• **TÂCHES À RÉALISER**:
[1] Recopiez sans rien modifier le passage de l'extrait sur la génétique soviétique qui commence aux mots "Parmi ces personnages, l’un" et se termine après les mots "retint la leçon.".
[2] D'après l'extrait sur la génétique soviétique, en quelle année et dans quelle région Trofim Denisovich Lyssenko est-il né ?
[3] Relevez tous les noms de lieux géographiques cités dans l'extrait sur la génétique soviétique.

• **EXTRAIT**:
== == ==

La tragédie de la génétique soviétique

Parmi ces personnages, l’un des plus monstrueux fut sans doute l’homme qui détruisit les sciences biologiques en URSS et dans les pays satellites, et dont l’influence s’étendit même aux laboratoires d’Europe de l’ouest. Trofim Denisovich Lyssenko naquit en 1898 en Ukraine au sein d’une famille paysanne pauvre, un avantage social qui lui permit, à l’âge adulte, d’obtenir une place dans une école agronomique et un éloge dans la Pravda, en tant que représentant de l’espèce, nouvelle, des « professeurs aux pieds nus ». Il rencontra et fit cause commune avec Ivan Vladimirovitch Mitchourine, un pauvre aristocrate vieillissant, qui se mêlait d’agriculture et croyait que des plantes d’espèces différentes pouvaient être croisées pour produire des fruits hybrides ; ces convictions extravagantes enchantaient le régime, et Lyssenko retint la leçon.

== == ==

• **DONNÉES ENREGISTRÉES**:
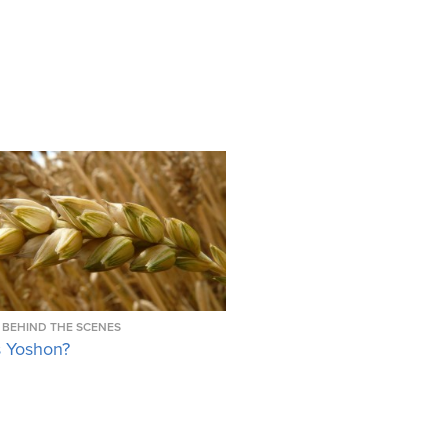
BEHIND THE SCENES
s Yoshon?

== == ==

• **CORRIGÉ DES EXERCICES**:
[1]
Parmi ces personnages, l’un des plus monstrueux fut sans doute l’homme qui détruisit les sciences biologiques en URSS et dans les pays satellites, et dont l’influence s’étendit même aux laboratoires d’Europe de l’ouest. Trofim Denisovich Lyssenko naquit en 1898 en Ukraine au sein d’une famille paysanne pauvre, un avantage social qui lui permit, à l’âge adulte, d’obtenir une place dans une école agronomique et un éloge dans la Pravda, en tant que représentant de l’espèce, nouvelle, des « professeurs aux pieds nus ». Il rencontra et fit cause commune avec Ivan Vladimirovitch Mitchourine, un pauvre aristocrate vieillissant, qui se mêlait d’agriculture et croyait que des plantes d’espèces différentes pouvaient être croisées pour produire des fruits hybrides ; ces convictions extravagantes enchantaient le régime, et Lyssenko retint la leçon.

[2] Il est né en 1898, en Ukraine.

[3] URSS, Europe de l'ouest, Ukraine